The antioxidant and antimicrobial activity of ethanolic extract in roots, stems, and leaves of three commercial Cymbopogon species.

BACKGROUND: Cymbopogon is a member of the family Poaceae and has been explored for its phytochemicals and bioactivities. Although the antimicrobial activities of Cymbopogon spp. extracts have been extensively studied, comprehensive analyses are required to identify promising compounds for the treatment of antimicrobial resistance. Therefore, this study investigated the antioxidant and antimicrobial properties of Cymbopogon spp. ethanolic extracts in every single organ. METHODS: Ethanolic extracts were obtained from three Indonesian commercial species of Cymbopogon spp., namely Cymbopogon citratus (L.) Rendle, Cymbopogon nardus (DC.) Spatf., and Cymbopogon winterianus Jowitt. The leaf, stem, and root extracts were evaluated via metabolite profiling using gas chromatography-mass spectrometry (GC-MS). In silico and in vitro analyses were used to evaluate the antioxidant and antimicrobial properties of the Cymbopogon spp. ethanolic extracts. In addition, bioactivity was measured using cytotoxicity assays. Antioxidant assays were performed using 1,1-diphenyl-2-picrylhydrazyl (DPPH) and 2,2-azino-bis [3-ethylbenzothiazoline-6-sulfonic acid (ABTS) to determine toxicity to Huh7it-1 cells using a tetrazolium bromide (MTT) assay. Finally, the antimicrobial activity of these extracts was evaluated against Candida albicans, Bacillus subtilis, Staphylococcus aureus, and Escherichia coli using a well diffusion assay. RESULTS: GC-MS analysis revealed 53 metabolites. Of these, 2,5-bis(1,1-dimethylethyl)- phenol (27.87%), alpha-cadinol (26.76%), and 1,2-dimethoxy-4-(1-propenyl)-benzene (20.56%) were the predominant compounds. C. winterianus and C. nardus leaves exhibited the highest antioxidant activity against DPPH and ABTS, respectively. Contrastingly, the MTT assay showed low cytotoxicity. C. nardus leaf extract exhibited the highest antimicrobial activity against E. coli and S. aureus, whereas C. winterianus stem extract showed the highest activity against B. substilis. Furthermore, computational pathway analysis predicted that antimicrobial activity mechanisms were related to antioxidant activity.

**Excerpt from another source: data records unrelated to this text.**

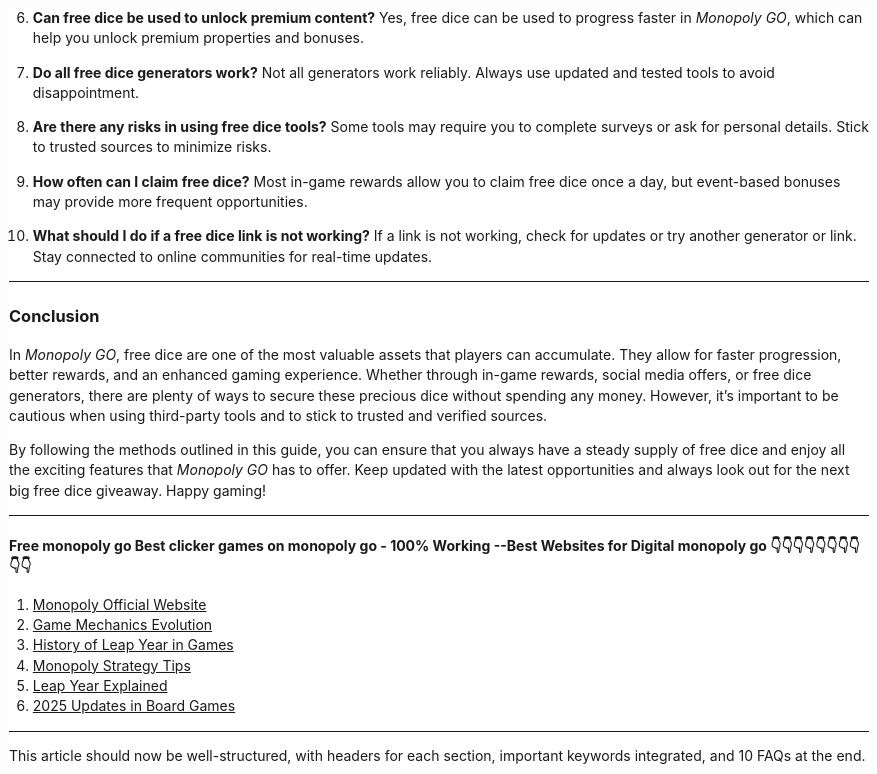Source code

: 6. **Can free dice be used to unlock premium content?**
   Yes, free dice can be used to progress faster in *Monopoly GO*, which can help you unlock premium properties and bonuses.

7. **Do all free dice generators work?**
   Not all generators work reliably. Always use updated and tested tools to avoid disappointment.

8. **Are there any risks in using free dice tools?**
   Some tools may require you to complete surveys or ask for personal details. Stick to trusted sources to minimize risks.

9. **How often can I claim free dice?**
   Most in-game rewards allow you to claim free dice once a day, but event-based bonuses may provide more frequent opportunities.

10. **What should I do if a free dice link is not working?**
   If a link is not working, check for updates or try another generator or link. Stay connected to online communities for real-time updates.

---

### Conclusion

In *Monopoly GO*, free dice are one of the most valuable assets that players can accumulate. They allow for faster progression, better rewards, and an enhanced gaming experience. Whether through in-game rewards, social media offers, or free dice generators, there are plenty of ways to secure these precious dice without spending any money. However, it’s important to be cautious when using third-party tools and to stick to trusted and verified sources.

By following the methods outlined in this guide, you can ensure that you always have a steady supply of free dice and enjoy all the exciting features that *Monopoly GO* has to offer. Keep updated with the latest opportunities and always look out for the next big free dice giveaway. Happy gaming!

---
 #### Free monopoly go Best clicker games on monopoly go - 100% Working --**Best Websites for Digital monopoly go** 👇👇👇👇👇👇👇👇👇👇

1. [Monopoly Official Website](https://dmfarid.com/monopoly-go/)
2. [Game Mechanics Evolution](https://dmfarid.com/monopoly-go/)
3. [History of Leap Year in Games](https://dmfarid.com/monopoly-go/)
4. [Monopoly Strategy Tips](https://dmfarid.com/monopoly-go/)
5. [Leap Year Explained](https://dmfarid.com/monopoly-go/)
6. [2025 Updates in Board Games](https://dmfarid.com/monopoly-go/)

---

This article should now be well-structured, with headers for each section, important keywords integrated, and 10 FAQs at the end.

CONCLUSIONS: These findings demonstrate that the leaves had strong antioxidant activity, whereas both the leaves and stems showed great antimicrobial activity. Furthermore, all Cymbopogon spp. ethanolic extracts showed low toxicity. These findings provide a foundation for future studies that assess the clinical safety of Cymbopogon spp. as novel drug candidates.